Each line from the one containing "If your condensate" through the last line of the data below is to be written out verbatim, and nothing more.
-- TASK MATERIAL follows --
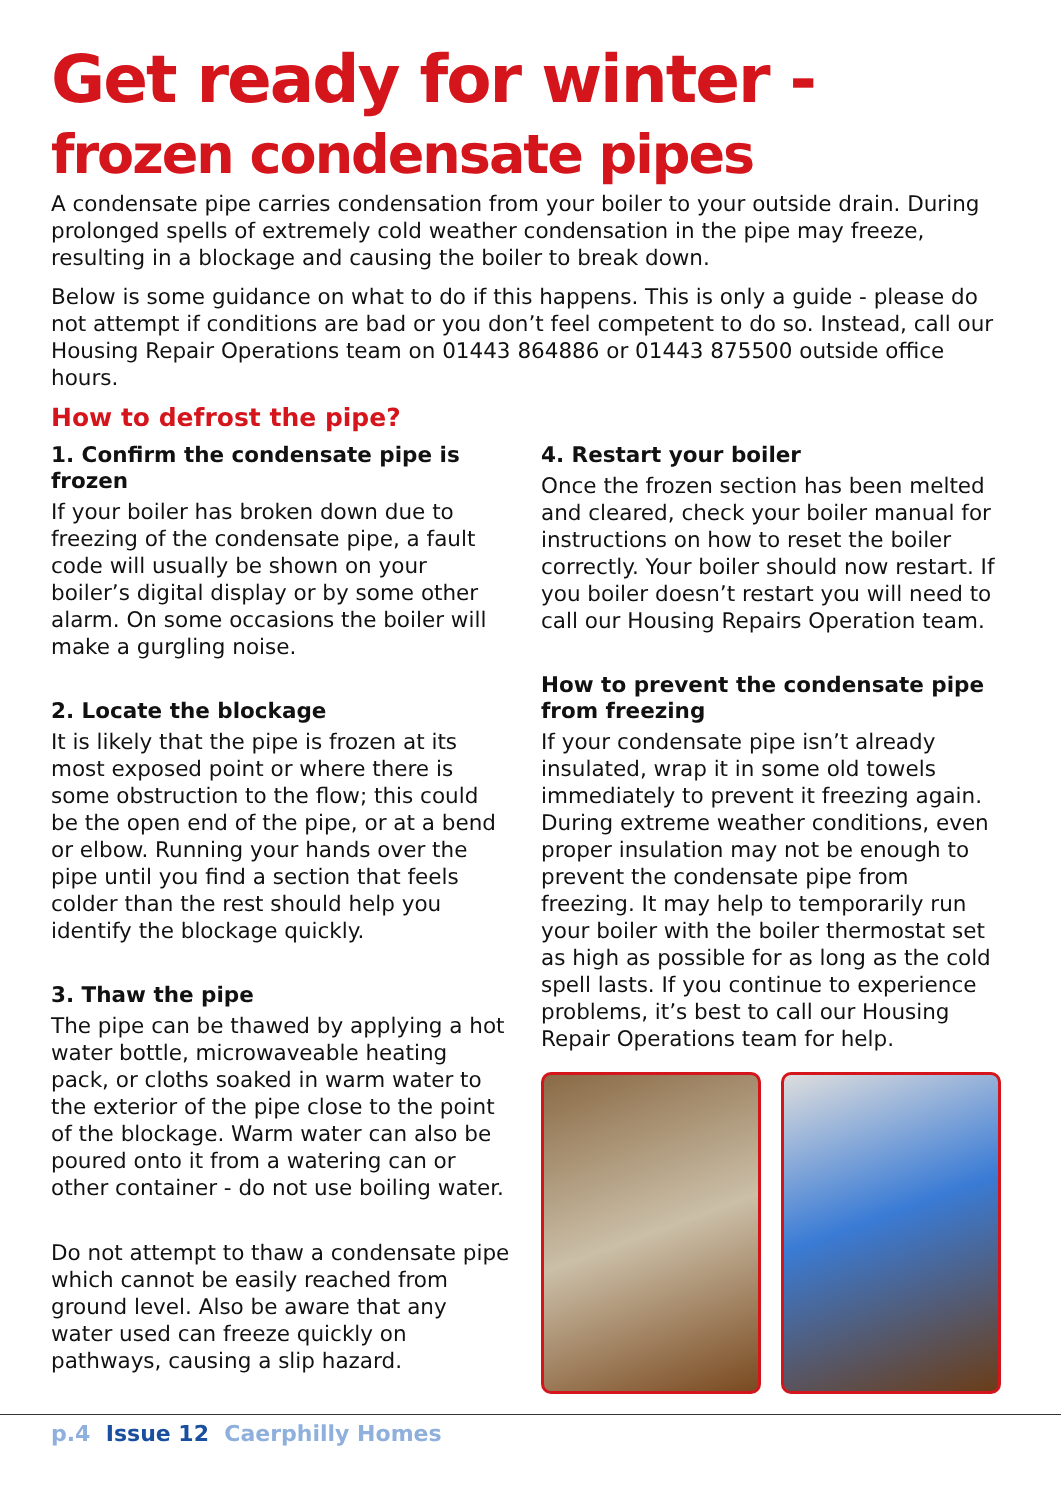Get ready for winter -
frozen condensate pipes
A condensate pipe carries condensation from your boiler to your outside drain. During prolonged spells of extremely cold weather condensation in the pipe may freeze, resulting in a blockage and causing the boiler to break down.
Below is some guidance on what to do if this happens. This is only a guide - please do not attempt if conditions are bad or you don’t feel competent to do so. Instead, call our Housing Repair Operations team on 01443 864886 or 01443 875500 outside office hours.
How to defrost the pipe?
1. Confirm the condensate pipe is frozen
If your boiler has broken down due to freezing of the condensate pipe, a fault code will usually be shown on your boiler’s digital display or by some other alarm. On some occasions the boiler will make a gurgling noise.
2. Locate the blockage
It is likely that the pipe is frozen at its most exposed point or where there is some obstruction to the flow; this could be the open end of the pipe, or at a bend or elbow. Running your hands over the pipe until you find a section that feels colder than the rest should help you identify the blockage quickly.
3. Thaw the pipe
The pipe can be thawed by applying a hot water bottle, microwaveable heating pack, or cloths soaked in warm water to the exterior of the pipe close to the point of the blockage. Warm water can also be poured onto it from a watering can or other container - do not use boiling water.
Do not attempt to thaw a condensate pipe which cannot be easily reached from ground level. Also be aware that any water used can freeze quickly on pathways, causing a slip hazard.
4. Restart your boiler
Once the frozen section has been melted and cleared, check your boiler manual for instructions on how to reset the boiler correctly. Your boiler should now restart. If you boiler doesn’t restart you will need to call our Housing Repairs Operation team.
How to prevent the condensate pipe from freezing
If your condensate pipe isn’t already insulated, wrap it in some old towels immediately to prevent it freezing again. During extreme weather conditions, even proper insulation may not be enough to prevent the condensate pipe from freezing. It may help to temporarily run your boiler with the boiler thermostat set as high as possible for as long as the cold spell lasts. If you continue to experience problems, it’s best to call our Housing Repair Operations team for help.
p.4 Issue 12 Caerphilly Homes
-- TASK MATERIAL concluded --
ANSWER TO THE PROBLEM →
If your condensate pipe isn’t already insulated, wrap it in some old towels immediately to prevent it freezing again. During extreme weather conditions, even proper insulation may not be enough to prevent the condensate pipe from freezing. It may help to temporarily run your boiler with the boiler thermostat set as high as possible for as long as the cold spell lasts. If you continue to experience problems, it’s best to call our Housing Repair Operations team for help.
p.4 Issue 12 Caerphilly Homes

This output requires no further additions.